Task prompt:
Tally the lines of the entries in which the string "number" occurs, and say only how many.

Stored records:
☆ ☆ ☆

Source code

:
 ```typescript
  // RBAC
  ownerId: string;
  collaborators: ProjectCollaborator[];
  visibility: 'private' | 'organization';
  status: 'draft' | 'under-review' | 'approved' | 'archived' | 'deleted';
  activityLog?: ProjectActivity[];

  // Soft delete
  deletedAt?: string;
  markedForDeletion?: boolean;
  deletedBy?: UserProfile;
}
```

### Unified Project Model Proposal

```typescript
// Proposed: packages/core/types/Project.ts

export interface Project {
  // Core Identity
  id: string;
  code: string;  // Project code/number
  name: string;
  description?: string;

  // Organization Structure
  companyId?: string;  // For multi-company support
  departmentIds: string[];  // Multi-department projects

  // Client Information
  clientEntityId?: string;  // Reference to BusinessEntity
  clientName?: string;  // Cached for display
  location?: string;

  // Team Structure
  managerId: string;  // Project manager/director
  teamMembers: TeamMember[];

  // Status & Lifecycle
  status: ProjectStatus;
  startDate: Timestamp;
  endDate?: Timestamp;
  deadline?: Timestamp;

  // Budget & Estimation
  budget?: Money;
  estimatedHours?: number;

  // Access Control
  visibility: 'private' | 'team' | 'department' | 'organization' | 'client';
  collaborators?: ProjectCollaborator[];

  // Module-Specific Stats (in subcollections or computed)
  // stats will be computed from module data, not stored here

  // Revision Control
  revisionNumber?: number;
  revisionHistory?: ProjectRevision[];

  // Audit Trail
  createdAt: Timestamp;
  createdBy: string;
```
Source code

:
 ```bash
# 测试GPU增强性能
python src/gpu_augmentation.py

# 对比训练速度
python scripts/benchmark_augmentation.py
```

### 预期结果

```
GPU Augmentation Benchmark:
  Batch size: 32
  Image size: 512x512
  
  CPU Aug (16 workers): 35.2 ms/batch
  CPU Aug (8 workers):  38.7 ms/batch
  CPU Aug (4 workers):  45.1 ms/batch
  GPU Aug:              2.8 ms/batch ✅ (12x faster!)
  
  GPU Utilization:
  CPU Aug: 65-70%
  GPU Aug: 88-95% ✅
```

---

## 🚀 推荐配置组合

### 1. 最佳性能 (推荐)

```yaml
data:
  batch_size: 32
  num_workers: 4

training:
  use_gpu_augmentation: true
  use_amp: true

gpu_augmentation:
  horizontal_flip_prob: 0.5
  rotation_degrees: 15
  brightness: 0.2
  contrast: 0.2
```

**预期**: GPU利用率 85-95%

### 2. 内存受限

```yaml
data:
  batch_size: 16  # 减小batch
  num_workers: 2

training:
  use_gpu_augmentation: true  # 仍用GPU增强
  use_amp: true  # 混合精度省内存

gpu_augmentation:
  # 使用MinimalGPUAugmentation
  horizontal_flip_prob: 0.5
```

☆ ☆ ☆

Solution below:
3